Intuition
- May 22
- 2 min read

Whenever I think about intuition, I question how much I have and how much I use it.
I have learned that people call it by different names. Some call it a gut reaction. Some call it instinct. Some call it an inner voice. For me, intuition feels like a deep knowing.
I know when a situation or person feels comfortable. Other times, I sense that something is not quite right, even if I cannot explain what I am noticing beneath the surface.
I have called on my intuition at different times.
Once, while solo travelling, I was walking along a city street with my camera, looking for my next image. I turned a corner and suddenly felt the hairs on the back of my neck stand up. I looked around carefully and started paying attention to the activity around me. Nothing obvious had happened, but the tension in my body told me this was not the place for me.
I listened. I put my camera away and moved quickly to another location.
Intuition has also shown up for me in gentler ways. I have met people and within minutes known I had made a friend. There is an ease, an energy and a feeling of connection.
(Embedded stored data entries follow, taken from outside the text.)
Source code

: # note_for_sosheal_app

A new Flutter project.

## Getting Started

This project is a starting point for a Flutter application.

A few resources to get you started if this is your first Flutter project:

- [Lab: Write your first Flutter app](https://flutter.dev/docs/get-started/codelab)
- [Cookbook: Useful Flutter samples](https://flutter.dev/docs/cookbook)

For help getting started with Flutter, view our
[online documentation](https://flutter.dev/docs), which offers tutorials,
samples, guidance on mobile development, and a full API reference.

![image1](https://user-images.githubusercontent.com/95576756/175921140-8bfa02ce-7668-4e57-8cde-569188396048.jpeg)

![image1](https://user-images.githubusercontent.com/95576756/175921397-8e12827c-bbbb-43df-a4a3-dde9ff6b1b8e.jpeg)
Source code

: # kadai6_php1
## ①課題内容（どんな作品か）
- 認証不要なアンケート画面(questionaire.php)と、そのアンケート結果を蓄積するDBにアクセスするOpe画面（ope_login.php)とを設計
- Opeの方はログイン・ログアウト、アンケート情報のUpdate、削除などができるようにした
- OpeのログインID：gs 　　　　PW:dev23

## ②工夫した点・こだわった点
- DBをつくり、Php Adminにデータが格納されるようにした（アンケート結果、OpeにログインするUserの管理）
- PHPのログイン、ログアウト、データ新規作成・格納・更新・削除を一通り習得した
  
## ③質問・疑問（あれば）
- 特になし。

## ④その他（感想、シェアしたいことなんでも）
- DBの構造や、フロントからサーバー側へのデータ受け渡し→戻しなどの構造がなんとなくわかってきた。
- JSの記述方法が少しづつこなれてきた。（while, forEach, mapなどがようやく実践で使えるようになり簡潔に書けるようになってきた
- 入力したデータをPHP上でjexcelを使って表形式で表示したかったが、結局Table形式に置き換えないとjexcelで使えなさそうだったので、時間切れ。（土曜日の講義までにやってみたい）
Years ago, I was at an event with a friend and her daughter. I went to help another friend who was experiencing difficulty and I became visibly upset with the person who had caused the situation.
Later, my friend told me her daughter had seen the incident from a distance and asked, “Why is Aunt Aderonke upset?”
Her mother brushed it off and said I was not upset, maybe just excited. When she told me this, I explained the situation and urged her to go back and tell her daughter she was right. I had been upset.
That mattered to me.
I wanted her daughter to know that what she saw and sensed was accurate. I wanted her to know her instincts were working. I did not want her to be talked out of what she had correctly observed.
That incident reminded me how easily we can teach people to doubt themselves.
Of course, every feeling is not a fact. Intuition still needs reflection, wisdom and discernment. But I do believe there is something valuable in paying attention.
Our bodies often notice before our minds can explain. Energy shifts. We feel ease or tension with that energy. We feel drawn in or warned away.
There is information there.
Maybe intuition is not something we either have or do not have. Maybe it is something we practice listening to.
How does intuition show up for you?
Is it a feeling in your body, a thought, a pause, a sense of knowing or something else entirely?